简体   繁体   English

将2 .CSV与未知数量的列和名称进行比较

[英]Compare 2 .CSV with unknown number of columns and names

and thanks in advance for any advice. 并提前感谢任何建议。 First-time poster here, so I'll do my best to put in all required info. 这是第一次发布的海报,所以我会尽力提供所有必需的信息。 I am also quite beginner with Python, have been doing some online tutorials, and some copy/paste coding from StackOverflow, it's FrankenCoding... So I'm probably approaching this wrong... 我也是Python的初学者,一直在做一些在线教程,以及StackOverflow的一些复制/粘贴编码,它是FrankenCoding ......所以我可能接近这个错误...
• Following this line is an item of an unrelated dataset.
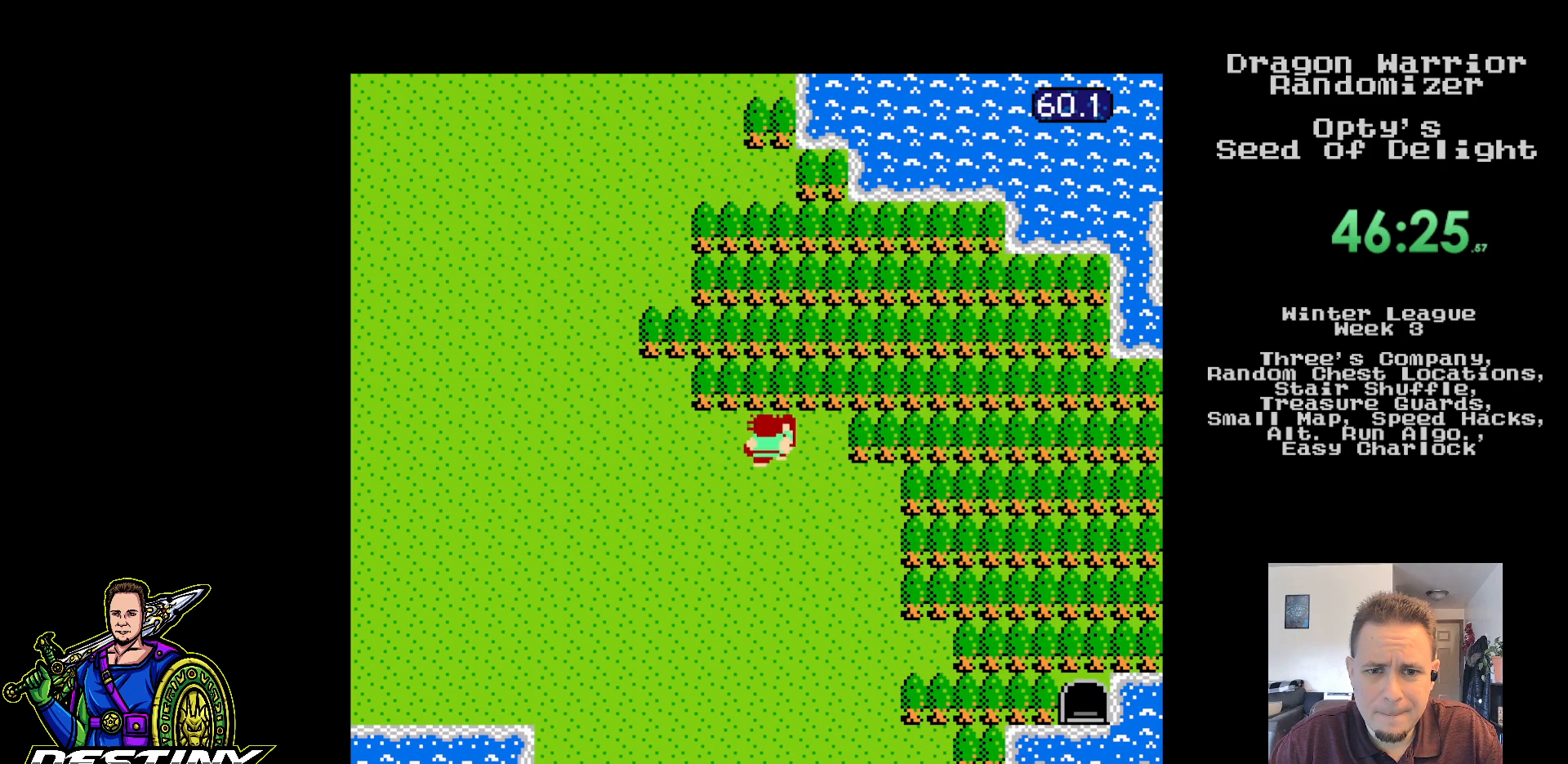
{"dt_ms": 500, "buttons": ["DPAD_LEFT"], "events": []}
I need to compare two CSV files, that will have a changing number of columns, there will only ever be 2 columns that match (for example, email_address in one file, and EMAIL in the other). 我需要比较两个CSV文件,这些文件的列数会有变化,只有2列匹配(例如,一个文件中的email_address,另一个文件中的EMAIL)。 Both files will have headers, however the names of these headers may change. 这两个文件都有标题,但这些标题的名称可能会更改。 The file sizes may be anywhere from a few thousand lines up to +2,000,000, with potentially 100+ columns (but more likely to have a handful). 文件大小可能从几千行到+2,000,000,可能有100多列(但更可能有一些)。

Output is to a third 'results.csv' file, containing all the info. 输出到第三个'results.csv'文件,包含所有信息。 It may be a merge (all unique entries), a substract (remove entries present in one or the other) or an intersect (all entries present in both). 它可以是合并(所有唯一条目),减法(删除一个或另一个中存在的条目)或交叉(两者中都存在的所有条目)。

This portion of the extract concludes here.